Copy every line of the material below exactly.

__________

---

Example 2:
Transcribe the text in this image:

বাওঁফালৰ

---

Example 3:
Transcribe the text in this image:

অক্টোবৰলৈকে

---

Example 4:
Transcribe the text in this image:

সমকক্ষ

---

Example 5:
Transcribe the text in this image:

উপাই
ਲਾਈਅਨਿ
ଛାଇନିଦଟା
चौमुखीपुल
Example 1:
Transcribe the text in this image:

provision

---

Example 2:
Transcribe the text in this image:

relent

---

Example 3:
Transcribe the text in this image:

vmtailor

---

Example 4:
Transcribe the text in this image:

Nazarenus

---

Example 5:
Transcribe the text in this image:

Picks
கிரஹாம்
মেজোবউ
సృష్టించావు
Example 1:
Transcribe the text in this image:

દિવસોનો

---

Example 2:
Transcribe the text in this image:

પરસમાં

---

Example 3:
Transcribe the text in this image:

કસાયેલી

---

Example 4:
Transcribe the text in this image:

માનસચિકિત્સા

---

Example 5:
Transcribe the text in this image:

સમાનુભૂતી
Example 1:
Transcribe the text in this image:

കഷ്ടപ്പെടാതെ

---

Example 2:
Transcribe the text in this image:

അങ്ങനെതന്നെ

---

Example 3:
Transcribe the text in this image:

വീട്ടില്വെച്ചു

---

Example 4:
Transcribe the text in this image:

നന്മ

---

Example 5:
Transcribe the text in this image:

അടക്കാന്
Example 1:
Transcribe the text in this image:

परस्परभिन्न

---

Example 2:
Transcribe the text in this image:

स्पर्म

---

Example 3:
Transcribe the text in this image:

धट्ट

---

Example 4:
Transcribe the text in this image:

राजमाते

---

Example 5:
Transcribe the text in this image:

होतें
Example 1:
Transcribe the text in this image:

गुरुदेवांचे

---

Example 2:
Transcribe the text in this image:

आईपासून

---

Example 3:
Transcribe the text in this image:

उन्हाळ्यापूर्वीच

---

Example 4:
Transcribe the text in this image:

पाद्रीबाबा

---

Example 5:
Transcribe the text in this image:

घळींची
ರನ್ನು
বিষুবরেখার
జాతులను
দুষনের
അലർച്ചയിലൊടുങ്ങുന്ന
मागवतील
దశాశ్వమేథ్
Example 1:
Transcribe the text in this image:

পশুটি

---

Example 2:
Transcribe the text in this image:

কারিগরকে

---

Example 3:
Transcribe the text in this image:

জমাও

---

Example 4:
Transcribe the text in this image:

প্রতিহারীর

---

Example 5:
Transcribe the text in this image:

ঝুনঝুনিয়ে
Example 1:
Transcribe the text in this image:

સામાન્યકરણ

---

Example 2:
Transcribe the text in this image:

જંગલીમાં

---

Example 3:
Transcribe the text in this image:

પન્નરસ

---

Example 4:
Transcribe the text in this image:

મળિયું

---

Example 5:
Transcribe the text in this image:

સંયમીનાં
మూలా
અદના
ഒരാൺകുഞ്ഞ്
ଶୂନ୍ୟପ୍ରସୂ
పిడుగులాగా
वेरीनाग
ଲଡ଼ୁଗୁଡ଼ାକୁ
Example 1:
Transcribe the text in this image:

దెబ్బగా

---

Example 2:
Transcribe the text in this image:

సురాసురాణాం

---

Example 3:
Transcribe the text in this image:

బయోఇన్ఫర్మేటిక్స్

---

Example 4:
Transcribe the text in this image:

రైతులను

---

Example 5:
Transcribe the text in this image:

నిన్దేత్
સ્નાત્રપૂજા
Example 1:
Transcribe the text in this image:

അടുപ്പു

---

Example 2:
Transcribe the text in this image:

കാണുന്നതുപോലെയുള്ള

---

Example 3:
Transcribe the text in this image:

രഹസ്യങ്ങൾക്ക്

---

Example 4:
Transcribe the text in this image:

__________

_The completed task_
---

Example 2:
Transcribe the text in this image:

বাওঁফালৰ

---

Example 3:
Transcribe the text in this image:

অক্টোবৰলৈকে

---

Example 4:
Transcribe the text in this image:

সমকক্ষ

---

Example 5:
Transcribe the text in this image:

উপাই
ਲਾਈਅਨਿ
ଛାଇନିଦଟା
चौमुखीपुल
Example 1:
Transcribe the text in this image:

provision

---

Example 2:
Transcribe the text in this image:

relent

---

Example 3:
Transcribe the text in this image:

vmtailor

---

Example 4:
Transcribe the text in this image:

Nazarenus

---

Example 5:
Transcribe the text in this image:

Picks
கிரஹாம்
মেজোবউ
సృష్టించావు
Example 1:
Transcribe the text in this image:

દિવસોનો

---

Example 2:
Transcribe the text in this image:

પરસમાં

---

Example 3:
Transcribe the text in this image:

કસાયેલી

---

Example 4:
Transcribe the text in this image:

માનસચિકિત્સા

---

Example 5:
Transcribe the text in this image:

સમાનુભૂતી
Example 1:
Transcribe the text in this image:

കഷ്ടപ്പെടാതെ

---

Example 2:
Transcribe the text in this image:

അങ്ങനെതന്നെ

---

Example 3:
Transcribe the text in this image:

വീട്ടില്വെച്ചു

---

Example 4:
Transcribe the text in this image:

നന്മ

---

Example 5:
Transcribe the text in this image:

അടക്കാന്
Example 1:
Transcribe the text in this image:

परस्परभिन्न

---

Example 2:
Transcribe the text in this image:

स्पर्म

---

Example 3:
Transcribe the text in this image:

धट्ट

---

Example 4:
Transcribe the text in this image:

राजमाते

---

Example 5:
Transcribe the text in this image:

होतें
Example 1:
Transcribe the text in this image:

गुरुदेवांचे

---

Example 2:
Transcribe the text in this image:

आईपासून

---

Example 3:
Transcribe the text in this image:

उन्हाळ्यापूर्वीच

---

Example 4:
Transcribe the text in this image:

पाद्रीबाबा

---

Example 5:
Transcribe the text in this image:

घळींची
ರನ್ನು
বিষুবরেখার
జాతులను
দুষনের
അലർച്ചയിലൊടുങ്ങുന്ന
मागवतील
దశాశ్వమేథ్
Example 1:
Transcribe the text in this image:

পশুটি

---

Example 2:
Transcribe the text in this image:

কারিগরকে

---

Example 3:
Transcribe the text in this image:

জমাও

---

Example 4:
Transcribe the text in this image:

প্রতিহারীর

---

Example 5:
Transcribe the text in this image:

ঝুনঝুনিয়ে
Example 1:
Transcribe the text in this image:

સામાન્યકરણ

---

Example 2:
Transcribe the text in this image:

જંગલીમાં

---

Example 3:
Transcribe the text in this image:

પન્નરસ

---

Example 4:
Transcribe the text in this image:

મળિયું

---

Example 5:
Transcribe the text in this image:

સંયમીનાં
మూలా
અદના
ഒരാൺകുഞ്ഞ്
ଶୂନ୍ୟପ୍ରସୂ
పిడుగులాగా
वेरीनाग
ଲଡ଼ୁଗୁଡ଼ାକୁ
Example 1:
Transcribe the text in this image:

దెబ్బగా

---

Example 2:
Transcribe the text in this image:

సురాసురాణాం

---

Example 3:
Transcribe the text in this image:

బయోఇన్ఫర్మేటిక్స్

---

Example 4:
Transcribe the text in this image:

రైతులను

---

Example 5:
Transcribe the text in this image:

నిన్దేత్
સ્નાત્રપૂજા
Example 1:
Transcribe the text in this image:

അടുപ്പു

---

Example 2:
Transcribe the text in this image:

കാണുന്നതുപോലെയുള്ള

---

Example 3:
Transcribe the text in this image:

രഹസ്യങ്ങൾക്ക്

---

Example 4:
Transcribe the text in this image:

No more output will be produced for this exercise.